What are shares?

A share gives an investor the right for dividends, a stake in the company's assets, and the right for a vote in the company's annual general meeting.
A company's assets are obtained by deducting the liabilities (what the company owes) from its properties, cash-in-hand, and inventories.
The shares of a company are known as equity or stock. Nominal value is the price at which shares are bought when they are first issued and it represents the asset value. Normally, in the UK, the nominal value is approximately 25p. However, due to potential earnings of the company, these 25p shares may be bought in the market for a higher price. The total nominal sum of the issued shares is the issued share capital.
Non-voting shares (represented by the suffix 'A') are different from the other shares in that they do not give the holder the right to vote in the company's strategy. This is so the founders keep the control of the company. However, they are cheaper, and therefore are becoming old-fashioned and unpopular as they are being changed voting status.
A company gives to its shareholders a part of its profit; this is known as dividends. The rest of the profit is used to finance internal growth or stored to pay dividends when profits fall. The cover of the dividends is the number of times the company could have paid its net dividend.
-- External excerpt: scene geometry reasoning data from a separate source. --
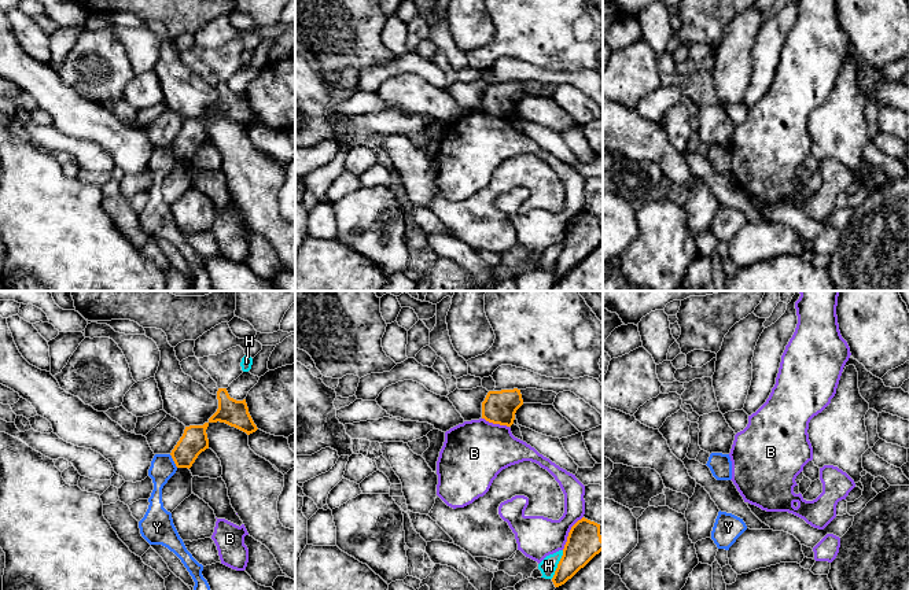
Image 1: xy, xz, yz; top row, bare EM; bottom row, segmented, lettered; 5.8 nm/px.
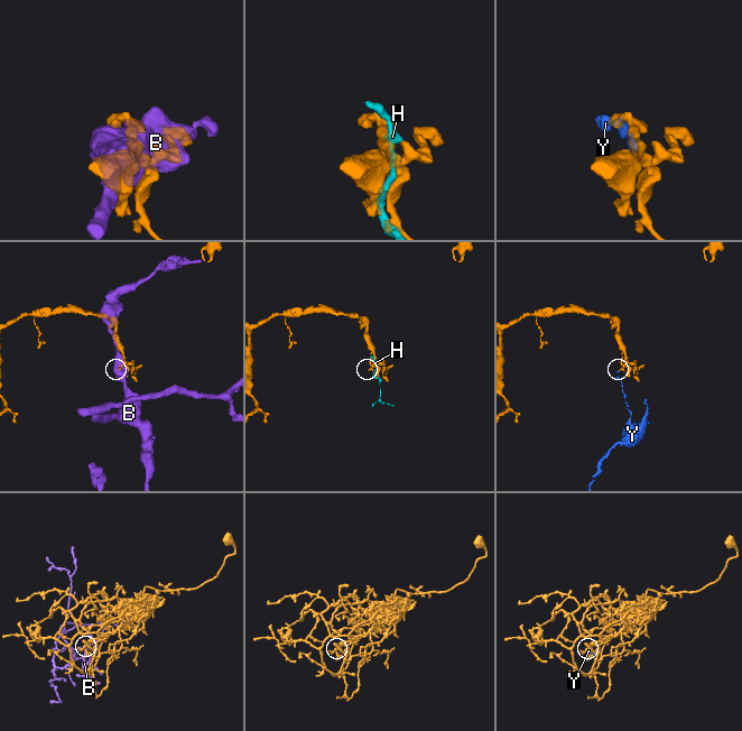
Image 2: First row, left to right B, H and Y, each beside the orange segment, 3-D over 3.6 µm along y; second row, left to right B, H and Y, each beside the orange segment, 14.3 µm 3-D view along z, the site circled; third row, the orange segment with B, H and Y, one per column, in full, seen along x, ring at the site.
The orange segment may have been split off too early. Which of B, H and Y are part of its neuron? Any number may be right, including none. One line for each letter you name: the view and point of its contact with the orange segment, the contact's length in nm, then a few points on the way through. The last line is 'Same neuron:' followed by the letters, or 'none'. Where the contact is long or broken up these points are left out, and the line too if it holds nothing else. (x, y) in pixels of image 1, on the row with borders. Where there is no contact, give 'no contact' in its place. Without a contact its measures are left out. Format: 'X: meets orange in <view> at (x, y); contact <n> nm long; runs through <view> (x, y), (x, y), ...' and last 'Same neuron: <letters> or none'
Same neuron: none

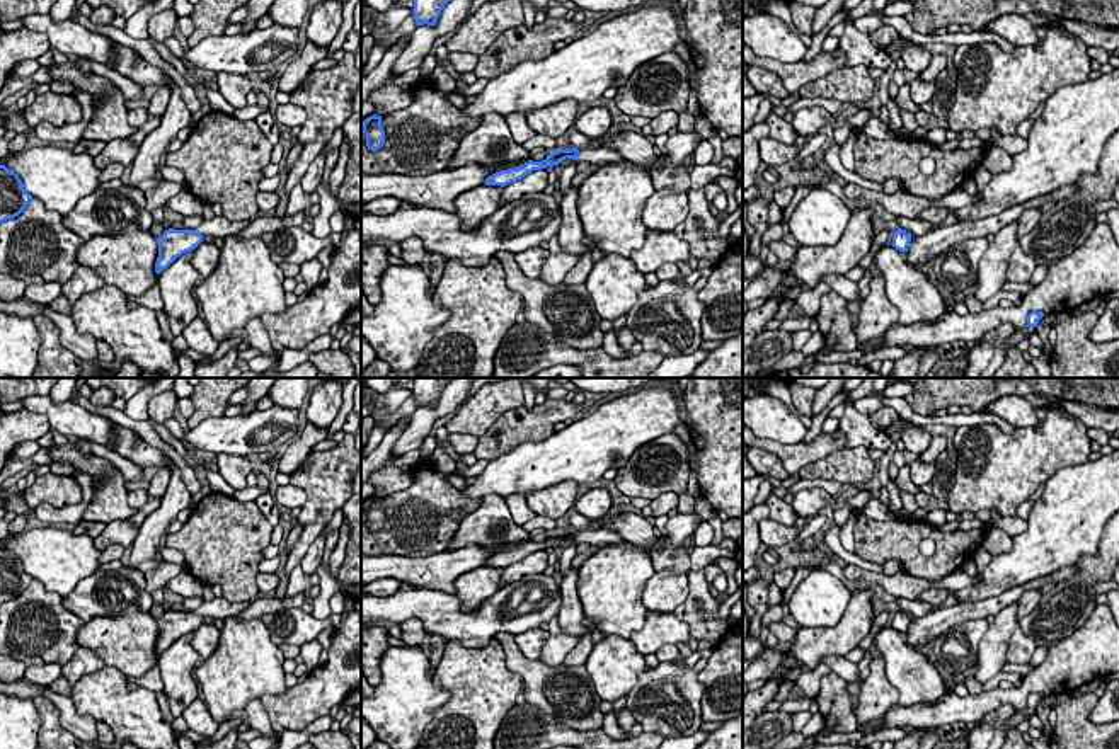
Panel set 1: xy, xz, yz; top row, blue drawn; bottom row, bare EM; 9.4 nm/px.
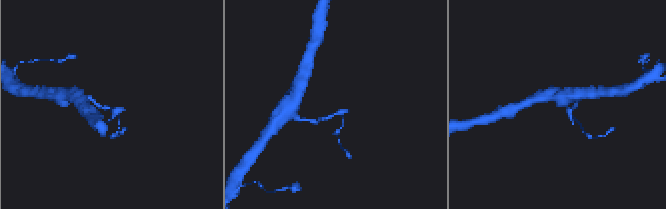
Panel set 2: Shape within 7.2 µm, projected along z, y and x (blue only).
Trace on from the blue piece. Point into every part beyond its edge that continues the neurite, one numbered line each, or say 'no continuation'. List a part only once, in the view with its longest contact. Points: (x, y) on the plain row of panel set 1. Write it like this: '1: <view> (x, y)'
1: xz (598, 537)

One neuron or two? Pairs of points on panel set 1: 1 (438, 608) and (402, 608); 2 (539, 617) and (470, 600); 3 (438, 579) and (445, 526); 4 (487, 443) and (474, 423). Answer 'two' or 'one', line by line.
1: one
2: two
3: two
4: two

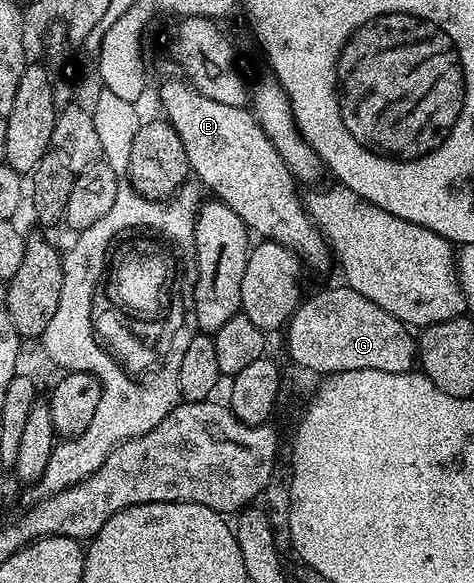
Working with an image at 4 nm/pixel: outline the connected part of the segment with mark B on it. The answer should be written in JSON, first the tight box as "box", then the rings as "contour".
{"box":[161,78,331,270],"contour":[[[169,78],[162,84],[161,106],[165,109],[164,117],[173,125],[175,132],[179,132],[179,140],[183,140],[192,177],[197,177],[196,181],[206,191],[209,189],[213,193],[210,195],[227,204],[227,208],[231,208],[231,212],[235,212],[235,216],[239,216],[239,220],[243,220],[243,224],[254,235],[261,234],[257,236],[270,242],[283,243],[288,250],[297,253],[297,257],[308,269],[310,266],[313,270],[325,270],[329,262],[331,266],[329,243],[306,214],[302,195],[297,195],[297,179],[293,177],[287,164],[283,164],[283,156],[279,156],[275,144],[267,140],[263,128],[252,113],[243,106],[219,104],[219,100],[198,94],[188,82],[177,78]]]}

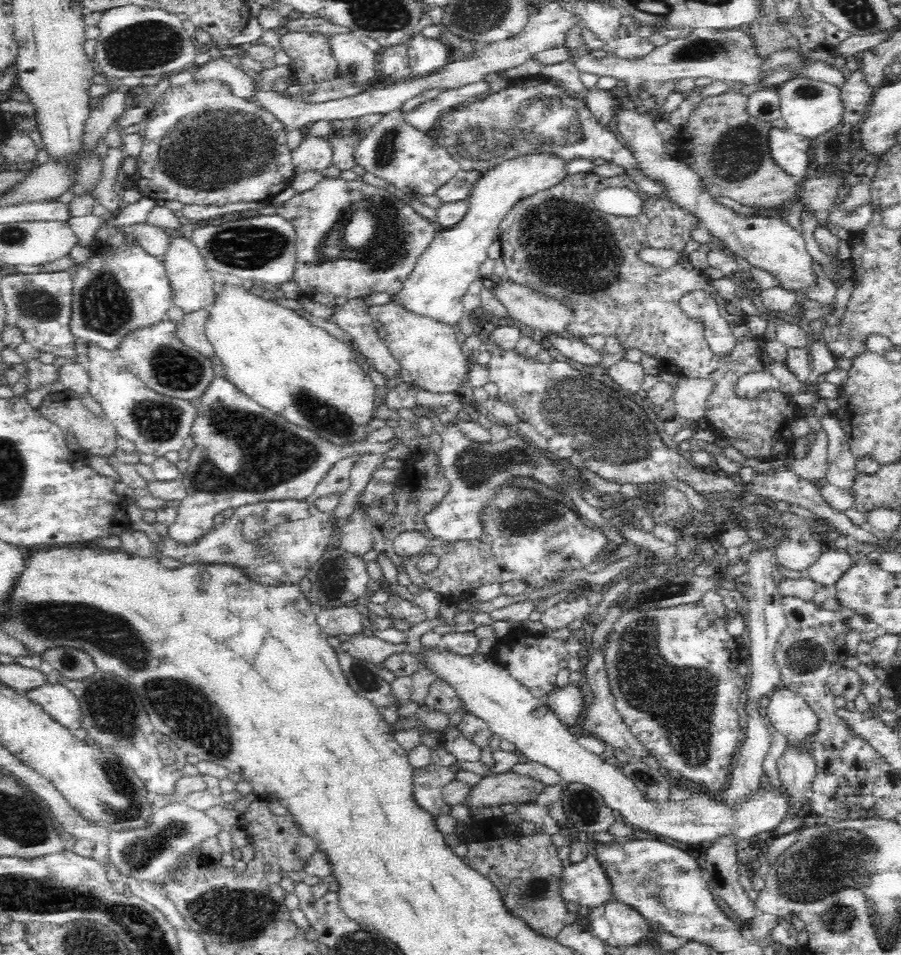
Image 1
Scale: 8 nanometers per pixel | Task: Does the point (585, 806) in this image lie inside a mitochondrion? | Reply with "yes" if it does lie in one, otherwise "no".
yes

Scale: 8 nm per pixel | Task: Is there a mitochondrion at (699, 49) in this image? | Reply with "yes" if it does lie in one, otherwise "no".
yes

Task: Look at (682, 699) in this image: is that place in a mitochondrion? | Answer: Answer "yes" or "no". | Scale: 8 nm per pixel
yes

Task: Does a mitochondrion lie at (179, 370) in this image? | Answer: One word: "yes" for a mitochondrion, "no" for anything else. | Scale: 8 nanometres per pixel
yes

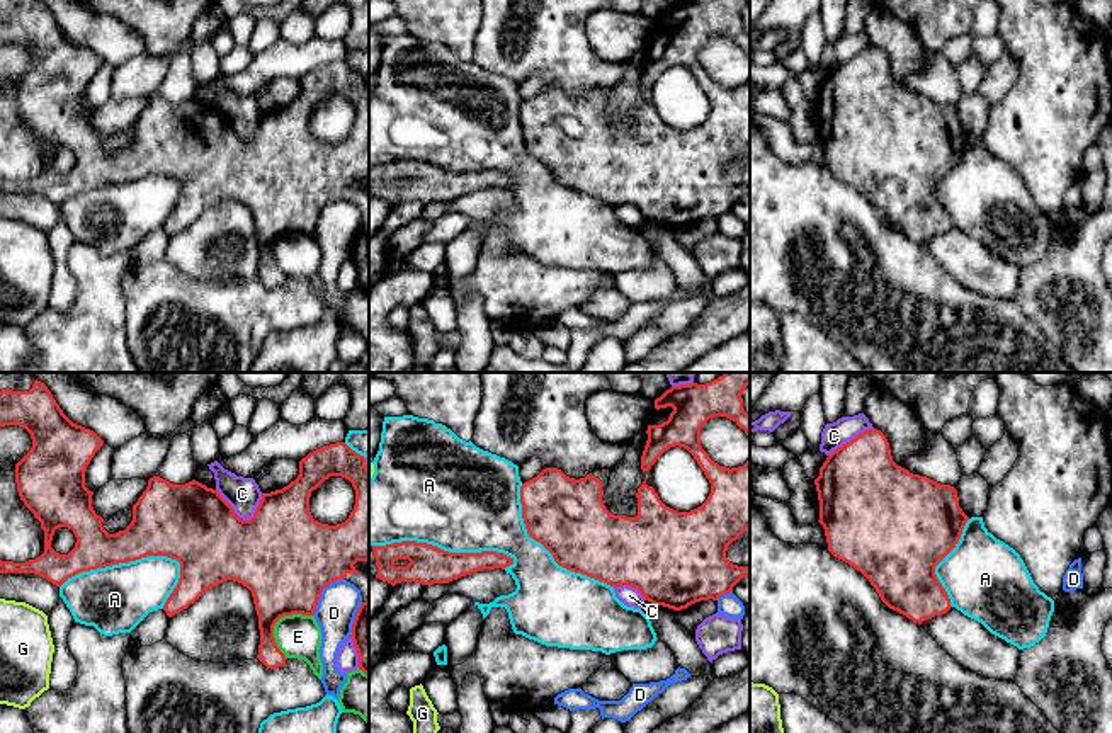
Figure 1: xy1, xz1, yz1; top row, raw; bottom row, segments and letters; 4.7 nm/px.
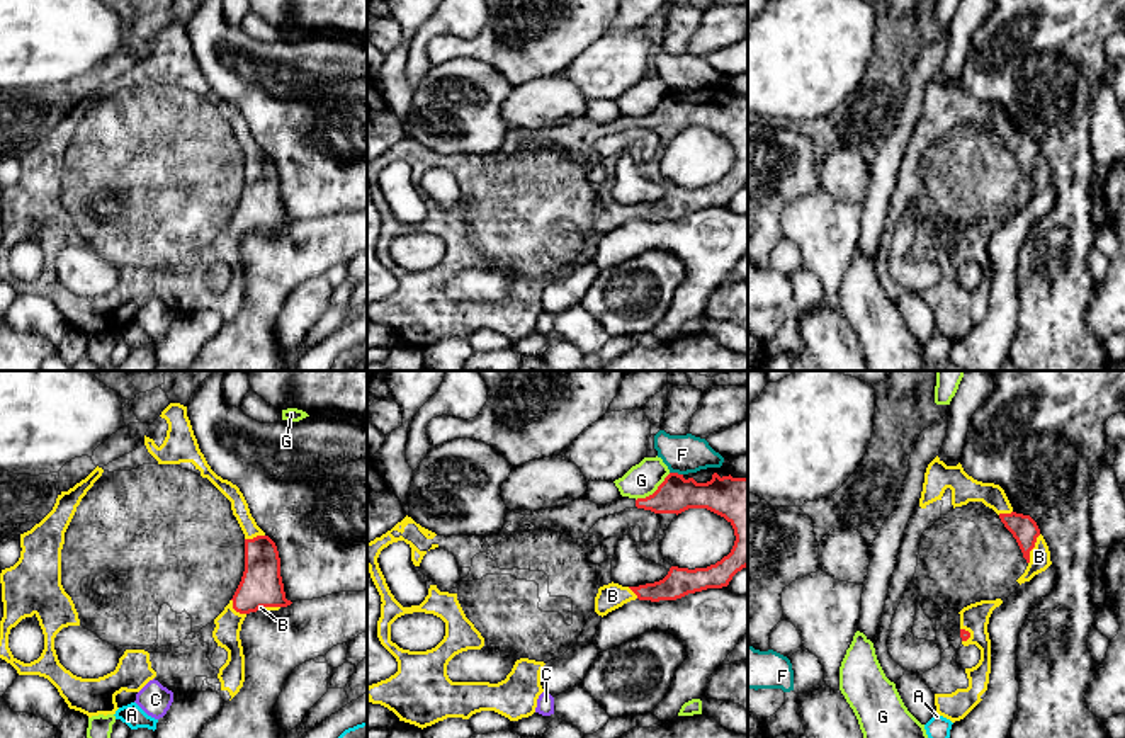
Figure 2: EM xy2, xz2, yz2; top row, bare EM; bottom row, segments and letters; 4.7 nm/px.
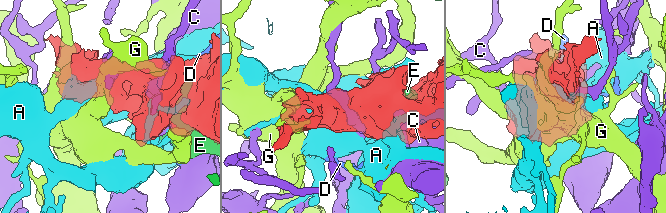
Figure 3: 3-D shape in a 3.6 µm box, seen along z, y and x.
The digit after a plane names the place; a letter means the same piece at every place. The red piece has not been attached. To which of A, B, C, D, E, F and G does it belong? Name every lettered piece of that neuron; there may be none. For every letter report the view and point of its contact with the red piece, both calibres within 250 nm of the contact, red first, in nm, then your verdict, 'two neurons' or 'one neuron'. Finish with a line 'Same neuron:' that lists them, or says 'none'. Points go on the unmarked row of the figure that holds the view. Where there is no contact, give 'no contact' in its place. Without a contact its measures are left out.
A: xy1 (119, 181) | 280/320 nm | two neurons
B: yz2 (1032, 167) | 120/100 nm | one neuron
C: xy1 (242, 138) | 460/160 nm | two neurons
D: xy1 (322, 210) | 460/190 nm | two neurons
E: xy1 (276, 240) | 400/200 nm | two neurons
F: xz2 (677, 92) | 180/180 nm | two neurons
G: xz2 (655, 111) | 170/160 nm | two neurons
Same neuron: B

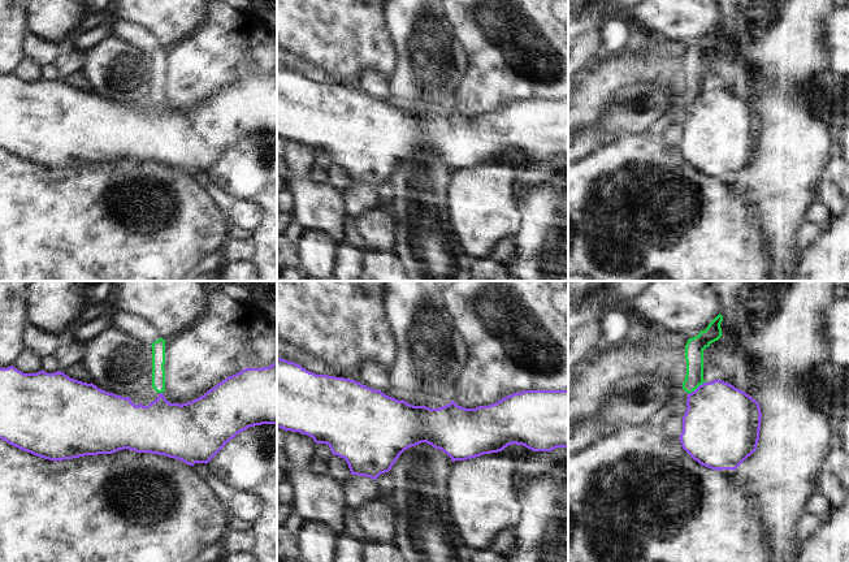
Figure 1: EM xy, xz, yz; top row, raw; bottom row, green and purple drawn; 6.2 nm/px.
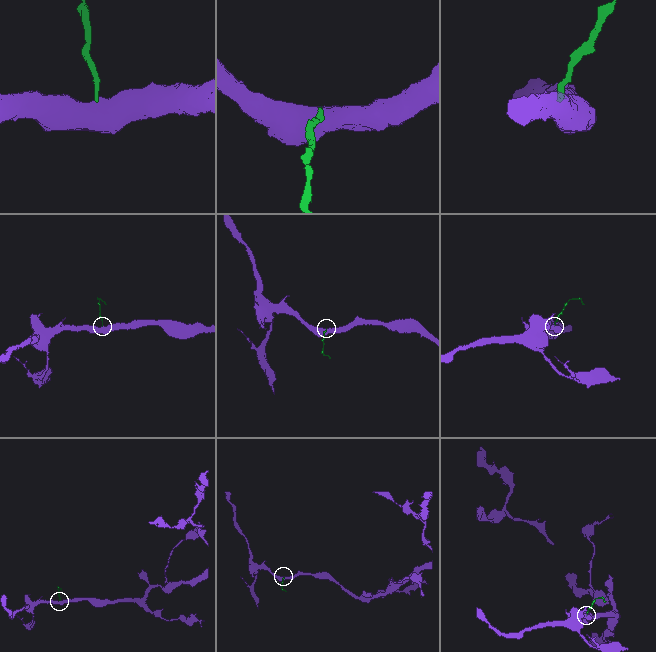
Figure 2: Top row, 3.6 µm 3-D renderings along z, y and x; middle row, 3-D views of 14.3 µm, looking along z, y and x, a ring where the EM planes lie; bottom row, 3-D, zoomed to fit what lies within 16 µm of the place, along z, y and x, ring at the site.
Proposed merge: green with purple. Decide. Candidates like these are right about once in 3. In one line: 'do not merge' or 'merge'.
do not merge

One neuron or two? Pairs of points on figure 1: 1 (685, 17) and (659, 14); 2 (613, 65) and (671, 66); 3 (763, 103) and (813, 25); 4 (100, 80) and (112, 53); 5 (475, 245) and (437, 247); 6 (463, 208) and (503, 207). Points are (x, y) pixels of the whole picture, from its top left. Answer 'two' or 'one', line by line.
1: one
2: one
3: one
4: one
5: two
6: one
The company's earnings are the profits. To get the earnings per share (eps) we divide them by the total number of shares. The P/E (price to earnings) ratio tells us the number of years of eps, at the current share price, that would be needed to pay for the share. In addition, as not all the earnings are paid as dividends, more years will be necessary to repay the share price out of dividends. However, the repayment time of the share price will be hopefully reduced and the dividends will become profit, because the earnings and dividends are expected to rise throughout the years. Moreover, the stock can be sold in the market at the current rate, and does not have to be held forever.
The yield is also used to measure the company's performance. It is usually expressed as a net percentage of the current share price. The yield varies throughout different countries; in the UK, for example, the long term average yield is of 3.6 per cent net. The yields are lower than the safer interest that could be obtained by investment in local bonds or through building societies. This is because risk gives more return than a safe investment. The lower return from shares shows us the growth potential of dividend payouts, which are not seen in safe investments.